Liu Chi-Hung, Lin Yu-Sheng, Sung Pi-Shan, Wei Yi-Chia, Chang Ting-Yu, Lee Tsong-Hai, Lee Ching-Yu, Li Yan-Rong
Stroke Center and Department of Neurology, Linkou Chang Gung Memorial Hospital, Taoyuan 333, Taiwan.
College of Medicine, Chang Gung University, Taoyuan 333, Taiwan.
J Pers Med. 2021 Sep 19;11(9):935. doi: 10.3390/jpm11090935.
The objective is to study whether the cardiovascular protective effects of colchicines could be applied to non-cardiogenic ischemic stroke (IS) patients. Non-cardiogenic IS patients were identified from the National Health Insurance Research Database. Eligible patients were divided into chronic and non-chronic use categories based on their long-term status of colchicine use. The non-chronic use category was subdivided into (1) non-user and (2) new user groups while the chronic use category was divided into (3) former user and (4) long-term user groups according to the patient's recent status of colchicine use. Inverse probability of treatment weights for propensity scores was used to balance the baseline characteristics. The primary outcome was recurrent IS, which was compared within the non-chronic use and chronic use categories. In the non-chronic use category, the number of patients was 355,498 and 912 in the non-user and new user groups, respectively. In the chronic use category, the number of patients was 4737 and 4354 in the former user and long-term user groups, respectively. In the non-chronic use category, patients in the new user group had a marginally lower risk of recurrent IS at 6-months (subdistribution hazard ratio [SHR], 0.95; 95% confidence interval [CI], 0.94-0.97) and 2-years (SHR, 0.92; 95% CI, 0.91-0.93) follow up. In the chronic use category, patients in the long-term user group also had a marginally lower risk of recurrent IS at 6-months (SHR, 0.87; 95% CI, 0.86-0.88) and 2-years (SHR, 0.87; 95% CI, 0.86-0.88) follow up. The effect of colchicine on the reduced risk of recurrent IS was more favorable in patients who also used statins. Recent colchicine use in acute non-cardiogenic IS patients is associated with marginal fewer incidences of recurrent IS. Patients with concurrent statin use may have more profound protective effects.

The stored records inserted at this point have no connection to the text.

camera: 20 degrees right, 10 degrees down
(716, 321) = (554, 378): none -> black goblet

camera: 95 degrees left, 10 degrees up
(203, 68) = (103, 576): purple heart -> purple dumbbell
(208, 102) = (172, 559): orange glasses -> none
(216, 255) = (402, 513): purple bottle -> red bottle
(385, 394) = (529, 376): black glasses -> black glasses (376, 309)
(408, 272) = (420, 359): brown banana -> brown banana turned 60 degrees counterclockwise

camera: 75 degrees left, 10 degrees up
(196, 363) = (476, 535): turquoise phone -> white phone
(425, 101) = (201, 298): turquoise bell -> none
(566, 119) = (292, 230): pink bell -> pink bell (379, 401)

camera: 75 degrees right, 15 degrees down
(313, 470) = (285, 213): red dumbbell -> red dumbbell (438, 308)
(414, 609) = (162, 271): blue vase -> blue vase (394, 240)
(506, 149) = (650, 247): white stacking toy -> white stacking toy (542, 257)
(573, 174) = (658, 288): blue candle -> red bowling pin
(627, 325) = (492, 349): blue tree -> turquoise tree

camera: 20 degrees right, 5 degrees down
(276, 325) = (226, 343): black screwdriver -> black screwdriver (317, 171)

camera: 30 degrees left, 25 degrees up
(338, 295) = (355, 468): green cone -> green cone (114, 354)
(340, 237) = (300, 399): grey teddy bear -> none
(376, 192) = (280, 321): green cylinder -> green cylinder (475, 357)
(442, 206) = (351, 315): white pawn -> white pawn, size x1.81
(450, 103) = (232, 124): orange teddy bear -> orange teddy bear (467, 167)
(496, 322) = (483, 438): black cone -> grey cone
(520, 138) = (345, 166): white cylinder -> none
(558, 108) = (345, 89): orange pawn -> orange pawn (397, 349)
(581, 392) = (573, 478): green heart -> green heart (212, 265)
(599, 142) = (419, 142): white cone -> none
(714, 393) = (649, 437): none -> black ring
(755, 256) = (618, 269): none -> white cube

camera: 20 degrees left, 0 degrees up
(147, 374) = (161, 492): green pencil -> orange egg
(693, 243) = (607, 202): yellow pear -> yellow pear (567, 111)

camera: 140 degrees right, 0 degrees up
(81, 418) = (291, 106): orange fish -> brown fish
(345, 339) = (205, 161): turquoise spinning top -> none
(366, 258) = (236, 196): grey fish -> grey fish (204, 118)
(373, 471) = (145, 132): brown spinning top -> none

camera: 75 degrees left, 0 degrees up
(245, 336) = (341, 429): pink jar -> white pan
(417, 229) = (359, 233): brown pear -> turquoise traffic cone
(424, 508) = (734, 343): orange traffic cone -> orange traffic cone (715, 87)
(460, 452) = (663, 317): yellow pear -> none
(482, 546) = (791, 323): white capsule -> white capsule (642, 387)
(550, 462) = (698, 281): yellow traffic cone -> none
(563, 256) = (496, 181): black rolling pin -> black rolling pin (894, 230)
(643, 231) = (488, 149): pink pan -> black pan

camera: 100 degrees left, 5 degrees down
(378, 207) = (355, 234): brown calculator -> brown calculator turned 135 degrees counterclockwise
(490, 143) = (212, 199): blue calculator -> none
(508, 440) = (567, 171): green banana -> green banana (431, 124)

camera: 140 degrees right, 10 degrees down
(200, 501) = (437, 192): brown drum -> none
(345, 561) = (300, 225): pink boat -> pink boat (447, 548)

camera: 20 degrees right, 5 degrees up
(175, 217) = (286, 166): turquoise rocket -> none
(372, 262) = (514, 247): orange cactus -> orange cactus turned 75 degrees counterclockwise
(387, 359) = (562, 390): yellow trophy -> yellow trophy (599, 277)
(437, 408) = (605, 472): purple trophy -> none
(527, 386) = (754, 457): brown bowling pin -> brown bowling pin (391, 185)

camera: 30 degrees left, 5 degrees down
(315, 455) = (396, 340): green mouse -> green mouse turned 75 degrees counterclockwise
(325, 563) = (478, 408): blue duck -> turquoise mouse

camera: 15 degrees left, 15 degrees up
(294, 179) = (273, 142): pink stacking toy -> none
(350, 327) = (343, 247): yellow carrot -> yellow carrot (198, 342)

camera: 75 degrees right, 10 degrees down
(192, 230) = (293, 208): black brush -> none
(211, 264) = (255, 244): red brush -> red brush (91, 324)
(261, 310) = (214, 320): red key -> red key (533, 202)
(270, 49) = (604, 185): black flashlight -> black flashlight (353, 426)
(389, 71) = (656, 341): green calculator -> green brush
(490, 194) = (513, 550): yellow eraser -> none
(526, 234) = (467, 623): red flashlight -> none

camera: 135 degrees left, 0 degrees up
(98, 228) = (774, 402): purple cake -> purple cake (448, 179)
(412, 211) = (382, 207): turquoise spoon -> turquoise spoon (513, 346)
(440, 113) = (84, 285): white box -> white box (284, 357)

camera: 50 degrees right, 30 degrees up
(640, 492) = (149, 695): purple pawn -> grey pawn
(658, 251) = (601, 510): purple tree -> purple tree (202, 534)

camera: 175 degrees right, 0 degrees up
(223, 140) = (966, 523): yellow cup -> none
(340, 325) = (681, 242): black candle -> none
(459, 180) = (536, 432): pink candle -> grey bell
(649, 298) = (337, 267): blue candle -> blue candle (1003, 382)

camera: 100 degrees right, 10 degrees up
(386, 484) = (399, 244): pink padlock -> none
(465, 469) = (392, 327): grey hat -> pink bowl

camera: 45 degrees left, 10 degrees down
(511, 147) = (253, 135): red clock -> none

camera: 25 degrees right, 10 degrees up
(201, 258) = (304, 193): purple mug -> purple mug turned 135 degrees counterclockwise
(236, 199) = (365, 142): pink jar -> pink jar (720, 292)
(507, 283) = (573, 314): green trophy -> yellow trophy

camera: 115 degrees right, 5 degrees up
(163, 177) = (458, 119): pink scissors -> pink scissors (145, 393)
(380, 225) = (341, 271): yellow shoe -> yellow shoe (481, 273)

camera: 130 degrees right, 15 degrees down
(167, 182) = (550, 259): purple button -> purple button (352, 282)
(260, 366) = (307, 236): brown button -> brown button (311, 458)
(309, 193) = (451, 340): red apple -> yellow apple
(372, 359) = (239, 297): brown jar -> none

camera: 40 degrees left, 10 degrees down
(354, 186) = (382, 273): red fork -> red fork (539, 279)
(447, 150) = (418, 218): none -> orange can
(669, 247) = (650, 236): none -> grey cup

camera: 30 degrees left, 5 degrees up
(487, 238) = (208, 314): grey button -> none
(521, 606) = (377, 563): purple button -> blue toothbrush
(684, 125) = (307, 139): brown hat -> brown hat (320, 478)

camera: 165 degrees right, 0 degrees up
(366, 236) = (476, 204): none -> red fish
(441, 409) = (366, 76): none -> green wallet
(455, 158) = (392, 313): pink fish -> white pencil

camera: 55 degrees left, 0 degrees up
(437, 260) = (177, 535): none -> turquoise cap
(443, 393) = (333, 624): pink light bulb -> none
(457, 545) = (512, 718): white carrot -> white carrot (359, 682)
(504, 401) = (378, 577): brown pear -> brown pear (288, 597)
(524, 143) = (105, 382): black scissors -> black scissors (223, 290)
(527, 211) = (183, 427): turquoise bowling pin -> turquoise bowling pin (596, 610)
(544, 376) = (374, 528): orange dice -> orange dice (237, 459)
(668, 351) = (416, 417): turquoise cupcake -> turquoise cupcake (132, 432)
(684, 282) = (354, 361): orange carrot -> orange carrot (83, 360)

目的是研究秋水仙碱的心血管保护作用是否可应用于非心源性缺血性卒中(IS)患者。从国民健康保险研究数据库中识别出非心源性IS患者。符合条件的患者根据其秋水仙碱的长期使用状况分为长期使用和非长期使用类别。非长期使用类别再细分为(1)未使用者和(2)新使用者组,而长期使用类别则根据患者最近的秋水仙碱使用状况分为(3)既往使用者和(4)长期使用者组。使用倾向评分的治疗权重逆概率来平衡基线特征。主要结局是复发性IS,在非长期使用和长期使用类别中进行比较。在非长期使用类别中,未使用者组和新使用者组的患者人数分别为355,498人和912人。在长期使用类别中,既往使用者组和长期使用者组的患者人数分别为4737人和4354人。在非长期使用类别中,新使用者组患者在6个月(亚分布风险比[SHR],0.95;95%置信区间[CI],0.94 - 0.97)和2年(SHR,0.92;95%CI,0.91 - 0.93)随访时复发性IS的风险略低。在长期使用类别中,长期使用者组患者在6个月(SHR,0.87;95%CI,0.86 - 0.88)和2年(SHR,0.87;95%CI,0.86 - 0.88)随访时复发性IS的风险也略低。秋水仙碱对降低复发性IS风险的作用在同时使用他汀类药物的患者中更有利。近期在急性非心源性IS患者中使用秋水仙碱与复发性IS的发生率略低相关。同时使用他汀类药物的患者可能具有更显著的保护作用。